The father was a fireman and the mother was a receptionist at the Roxburghe Hotel. They were at their wits’ end with Wee Fraser, I fear.”
“And what happened to him?” asked Irene. “Did you not hear anything?”
“Nothing,” said Dr Fairbairn. “But I should imagine that they’re still there. Fraser will be fourteen now, I should imagine.”
He stopped. “You know, I saw him the other day?”
Irene’s eyes widened. “Wee Fraser? You saw him?” She had read about how Freud’s famous patient, the Wolf Man, had been found not all that long ago, living in Vienna, as a retired Wolf Man.

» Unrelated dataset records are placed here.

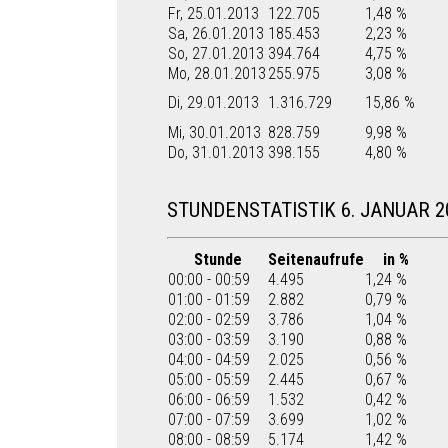
Fr, 25.01.2013
122.705
1,48 %
Sa, 26.01.2013
185.453
2,23 %
So, 27.01.2013
394.764
4,75 %
Mo, 28.01.2013
255.975
3,08 %
Di, 29.01.2013
1.316.729
15,86 %
Mi, 30.01.2013
828.759
9,98 %
Do, 31.01.2013
398.155
4,80 %
STUNDENSTATISTIK 6. JANUAR 2
Stunde
Seitenaufrufe
in %
00:00 - 00:59
4.495
1,24 %
01:00 - 01:59
2.882
0,79 %
02:00 - 02:59
3.786
1,04 %
03:00 - 03:59
3.190
0,88 %
04:00 - 04:59
2.025
0,56 %
05:00 - 05:59
2.445
0,67 %
06:00 - 06:59
1.532
0,42 %
07:00 - 07:59
3.699
1,02 %
08:00 - 08:59
5.174
1,42 %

The discovery had been written up by an American journalist who had gone in search of him. Perhaps it was time for Wee Fraser to be discovered in much the same way.
“I saw him at the East End of Princes Street,” said Dr Fairbairn. “You see a lot of neds . . . I mean young men hanging about, I mean congregating, down there. I think they go shopping in that ghastly shopping centre at the top of Leith Street. You know the one that Nicky Fairbairn was so scathing about.”
Irene sat up at the mention of the name. Nicholas Fairbairn.
Why did Dr Fairbairn mention Nicholas Fairbairn? Was it because he was his brother, perhaps? Which meant that he must be the son of Ronald Fairbairn, no less – Ronald Fairbairn who had written Psychoanalytic Studies of the Personality, in which volume there appeared the seminal paper, “Endoscopic Structure Considered in Terms of Object-Relationships .”
“Are you, by any chance . . . ?” she began.
Dr Fairbairn hesitated. More guilt was coming to the surface, inexorably, bubbling up like the magma of a volcano. “No,” he said. “I’m not. I am nothing to do with Ronald Fairbairn, or his colourful son. I am an ordinary Fairbairn.” He hesitated again.